Drugs, dentures and eyeglasses are the lure and now, toward the end of the season, this busy border town is enjoying a surge in last-minute shopping. Rising desert temperatures and fears of a sharp increase in gasoline prices are causing the early exodus of "snowbirds," the 90,000 elderly residents who descend on Yuma each winter in recreational vehicles. Stocking up on pharmaceuticals is not only practical. For many elderly shoppers cutting the soaring cost of medication each year -- or making a business of selling Mexican imports to relatives and neighbors up north -- is a crucial part of budgeting for retirement.

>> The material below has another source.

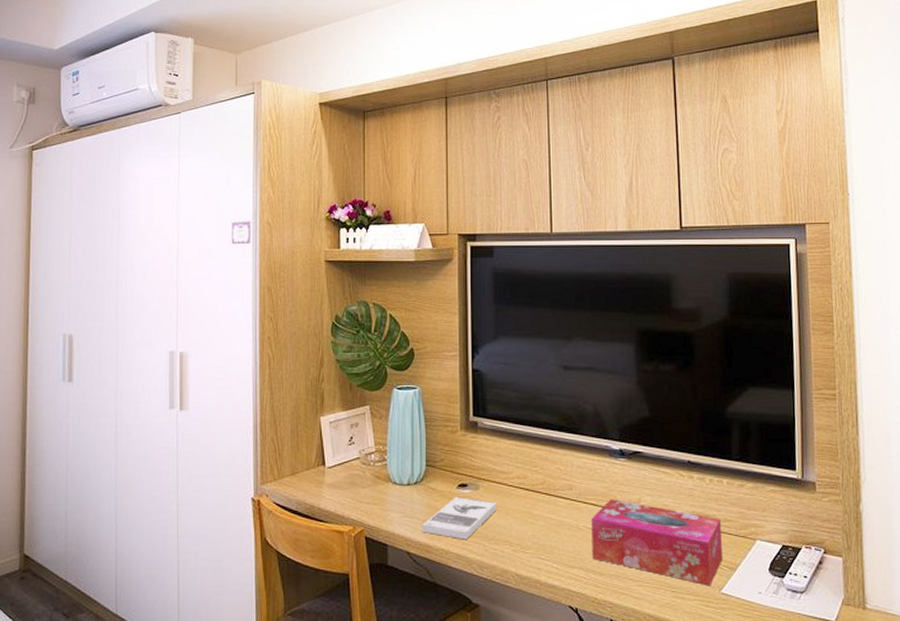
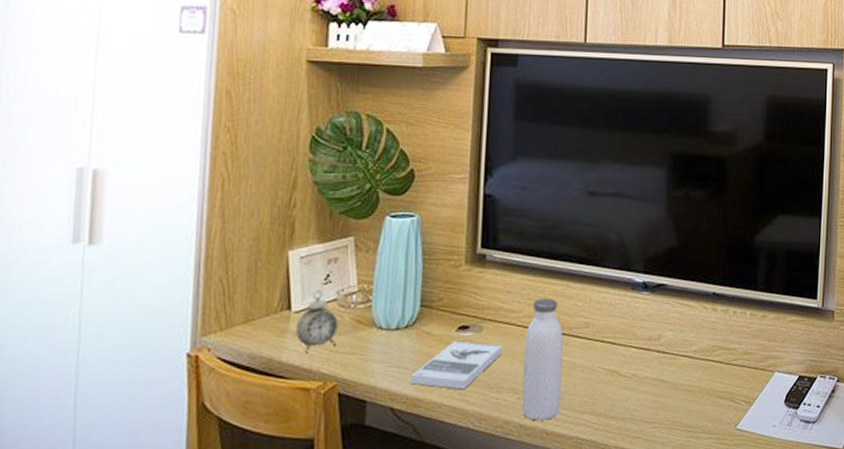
alarm clock: none [329,450,362,501] -> present [295,290,339,352]
water bottle: none [515,462,551,572] -> present [522,298,563,421]
tissue box: present [591,499,722,586] -> none [606,336,741,423]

"The savings basically pays for my trip," says Dell Sanders, 76. She and her neighbors at the RV campground save on things like asthma inhalers, and copycat versions of the drugs Celebrex, Zocor, Lipitor and Vasotec, savings that come to thousands of dollars each year. Ms. Sanders lives on less than $1,200 a month from Social Security. Having seen most of a $50,000 stock portfolio evaporate since 2000, she is blunt about her need to visit Mexico. "If we couldn't get cheap meds," she says, "I wouldn't live."

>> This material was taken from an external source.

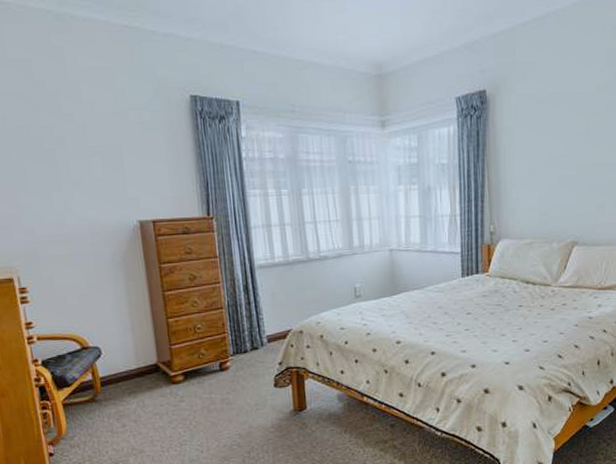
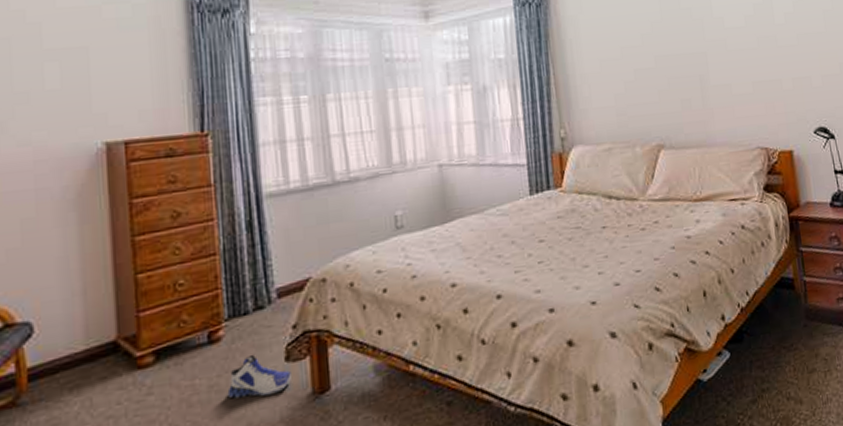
sneaker: none [234,380,279,409] -> present [227,354,291,399]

Ms. Sanders spends hundreds of dollars each winter buying drugs for other family members. She says she spent $400 this month buying drugs for her daughter's mother-in-law in Mississippi, saving more than $1,200 on the diabetes medicine Glucophage, available here for less than $3 for each bottle of 100 capsules, compared with the U.S. price of more than $54 for 100 tablets.

The U.S. Food and Drug Administration, which recently hardened its position against anybody abetting the importation of pharmaceuticals from Canada, has long discouraged purchasing drugs in Mexico. Prescription drugs from Canada are cheaper mainly because of government price controls. In Mexico, they are cheaper because they are generics.

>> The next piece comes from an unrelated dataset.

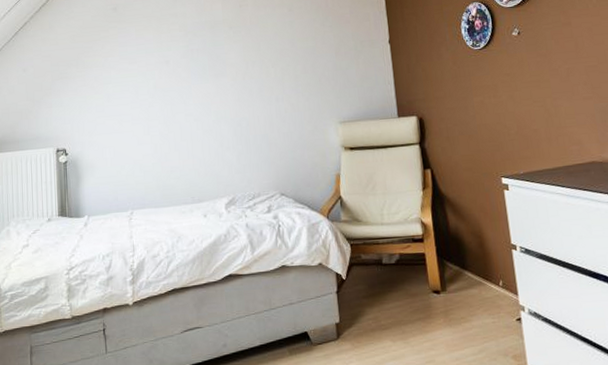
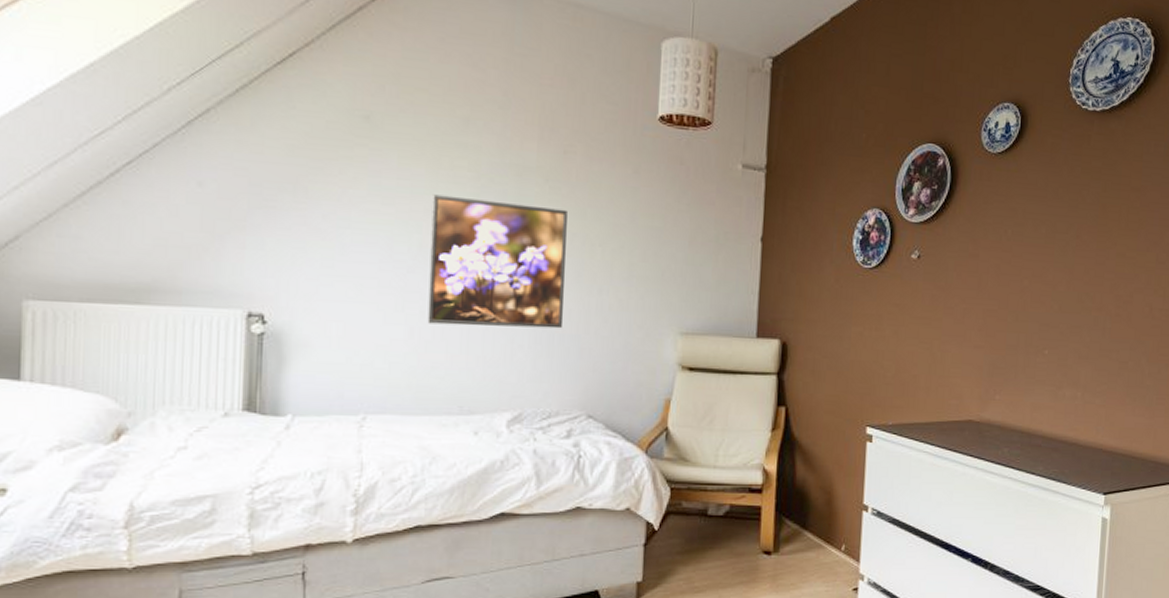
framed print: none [159,46,255,141] -> present [427,194,567,329]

U.S. government leaflets distributed at Mexican border crossings warn of counterfeit medicines, untested substances and the risks of unsupervised use. But proponents say most of the generics are made by subsidiaries of U.S. or European manufacturers. Customers even say their doctors at home tell them to shop in Mexico.

Unlike more affluent retirement communities like Scottsdale, Ariz., or San Diego, Yuma attracts many seniors who struggle with the choice to buy food, pay rent or buy medicine. In addition to the many who live in Yuma's motor courts, thousands camp on public lands supervised by the federal Bureau of Land Management, paying as little as $125 a year to park their trailers on arid stretches of land without electricity, phone service or potable water. Hundreds more treat the desolate Pine Knob campground, located on the Bureau of Land Management parcel closest to Los Algodones, as a kind of base camp for short-term visits. Paying $25 for a two-week permit, seniors travel to Mexico to be fitted for eyeglasses and false teeth, and to stock up on a year's supply of medicines.

Americans returning to the U.S. with medicine bought in Mexico are supposed to have a copy of a U.S. doctor's prescription for their drugs, and to have no more than a three-months' supply at any one time.

"Once in a while Customs will want to see a prescription, but if you don't have one, the pharmacies have doctors who'll write one," explains Jerry Clayburn, 78, a retired schoolteacher from Loon Lake, Wash. Multiple visits to Los Algodones allow retirees to skirt the personal-use restrictions by buying up-to-the-limit quantities each time. The 9,000 border crossings each day from Yuma suggest the average snowbird makes about a dozen trips to Mexico each season, or about twice a month.

Customs officials say abuses are few. "We are enforcing FDA laws," says Vincent Bond, a Customs spokesman. "A forbidden item, such as an anabolic steroid, would be confiscated; legal items are supposed to be for personal use, if someone tries to bring in a commercial amount they aren't going to be allowed to bring it in. A year's supply of heart medicine would be considered a commercial quantity."

U.S. Customs officials concede that seizures of pharmaceuticals are rare -- they averaged just three a week last year -- and arrests of seniors unheard of. Most crossers caught with too many drugs are allowed to return to Mexico and refund their purchases. A few crossers, unwilling to endure another long wait in the pedestrian line, opt to forfeit their medicine.